Wednesday, August 12, 2015
Seven Day Update on the EPA Dam Breach: EPA Administrator Goes to the River while President Obama Goes Golfing on Martha's Vineyard
Seven days later and the EPA is still confusing the situation. It has reported that in some stretches of the river that the water quality is back to where it was before the spill. Yet, it also said that preliminary tests showed arsenic levels were 300 times the norm in the Durango area and 3,500 times the normal lead level.
EPA continues to warn against drinking the water. Farmers and ranchers are looking at large economic losses.
If the EPA weren’t a government agency, the class action suits would be flooding the courthouaw.
The public wants straight answers, not mixed messages.
That ignores the heavy metals settling in the sediments at the bottom of the streams and the orang coating on the riverbanks.
EPA originally understated the extent of the contamination, just as BP with the Gulf Oil Spill. EPA said an estimated 1 million gallons escaped from the dam. The U. S. Geological Survey raised the figure to 3 million gallons.
A BP employee was indicted for providing the erroneous estimate. It appears no heads will roll at the EPA.
EPA delayed 24 hours in providing notification of the spill. That would be a crime if by a private enterprise.

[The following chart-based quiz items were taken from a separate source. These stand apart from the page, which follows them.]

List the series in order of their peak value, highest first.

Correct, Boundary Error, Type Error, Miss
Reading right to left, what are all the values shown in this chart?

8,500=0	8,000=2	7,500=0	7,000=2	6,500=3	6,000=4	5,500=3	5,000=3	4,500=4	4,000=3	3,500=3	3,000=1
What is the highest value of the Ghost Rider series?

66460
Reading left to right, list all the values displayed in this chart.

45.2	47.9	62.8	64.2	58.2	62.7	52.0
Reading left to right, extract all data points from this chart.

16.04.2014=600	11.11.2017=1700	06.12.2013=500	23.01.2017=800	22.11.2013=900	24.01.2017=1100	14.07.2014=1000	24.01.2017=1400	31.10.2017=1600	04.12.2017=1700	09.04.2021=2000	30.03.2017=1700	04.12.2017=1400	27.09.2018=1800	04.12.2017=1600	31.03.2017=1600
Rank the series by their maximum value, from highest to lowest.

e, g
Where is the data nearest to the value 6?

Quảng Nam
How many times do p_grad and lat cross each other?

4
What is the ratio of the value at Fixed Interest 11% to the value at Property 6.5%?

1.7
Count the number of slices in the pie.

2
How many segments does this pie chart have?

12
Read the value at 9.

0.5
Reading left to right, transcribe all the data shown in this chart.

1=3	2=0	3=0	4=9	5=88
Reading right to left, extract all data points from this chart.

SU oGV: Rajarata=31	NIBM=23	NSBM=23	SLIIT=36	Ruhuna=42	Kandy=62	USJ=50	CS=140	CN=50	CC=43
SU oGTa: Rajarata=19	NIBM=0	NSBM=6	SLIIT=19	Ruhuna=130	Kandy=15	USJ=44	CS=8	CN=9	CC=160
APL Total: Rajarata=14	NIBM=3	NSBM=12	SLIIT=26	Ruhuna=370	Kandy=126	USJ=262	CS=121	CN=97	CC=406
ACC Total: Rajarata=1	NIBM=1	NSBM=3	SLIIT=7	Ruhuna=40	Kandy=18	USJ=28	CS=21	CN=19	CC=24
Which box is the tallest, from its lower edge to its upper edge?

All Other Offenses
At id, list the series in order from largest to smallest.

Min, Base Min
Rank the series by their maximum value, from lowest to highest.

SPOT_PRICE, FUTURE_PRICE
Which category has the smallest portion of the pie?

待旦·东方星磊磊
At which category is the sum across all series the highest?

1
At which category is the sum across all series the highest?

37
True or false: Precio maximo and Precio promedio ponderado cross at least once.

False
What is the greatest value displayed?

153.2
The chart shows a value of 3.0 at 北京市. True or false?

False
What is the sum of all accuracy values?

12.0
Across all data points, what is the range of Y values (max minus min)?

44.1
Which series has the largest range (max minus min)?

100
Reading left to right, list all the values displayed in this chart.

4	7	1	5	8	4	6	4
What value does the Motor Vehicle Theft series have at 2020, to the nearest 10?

EPA Administrator Gina McCarthy finally flew out to the river Wednesday, but did not go to the scene of the dam breach. She said it was too far.
It was not too far for the toxins to travel 100 miles downstream.
President Obama is golfing on Martha’s Vineyard. He has not interrupted his time on the links to utter a word about the EPA fiasco. He has not even issued the usual bromides about getting to the bottom of it or finding the responsible parties. The White House will not even confirm if the President has been recently briefed on the environmental disaster.
Colorado Governor Jim Hickenlooper, who barely won reelection last year, was apologetic for the EPA. He said it’s not as though the EPA were a private company, which would be bad.
EPA Administrator McCarthy said the EPA “was committed to a full review.”
We are still awaiting the full reviews of Fast and Furious, Benghazi, and the IRS.
Here’s what happened in a recent environmental spill that did not involve a loss of life.
A Duke Energy stormwater pipe burst on February 2, 2014, spilling 39,000 tons of sludge and slurry into North Carolina’s Dan River. Investigators found problems at five Duke Energy facilities. Duke paid guilty on May 14, 2015 on 9 criminal counts of unpermitted discharges and maintenance issues. It agreed to pay $68.2 million in fines and restoration costs and an additional $24 million community service fee to the National Fish and Wildlife Fund and $10 million for wetlands restoration. Duke further agreed to a 5 year probation period with an environmental compliance program and a court appointed monitor to ensure compliance.
Companies and individuals, which have felt the sword of the EPA, are hoping the EPA receives a dose of its own medicine. The Congressional Hearings could be even more painful to the EPA.
EPA and the responsible contractor, Environmental Restoration LL.C., will write out checks. The EPA’s share though will come from the taxpayers, thereby relieving the agency from major accountability.
Governor Hickenlooper is right.. The government is different from a private corporation.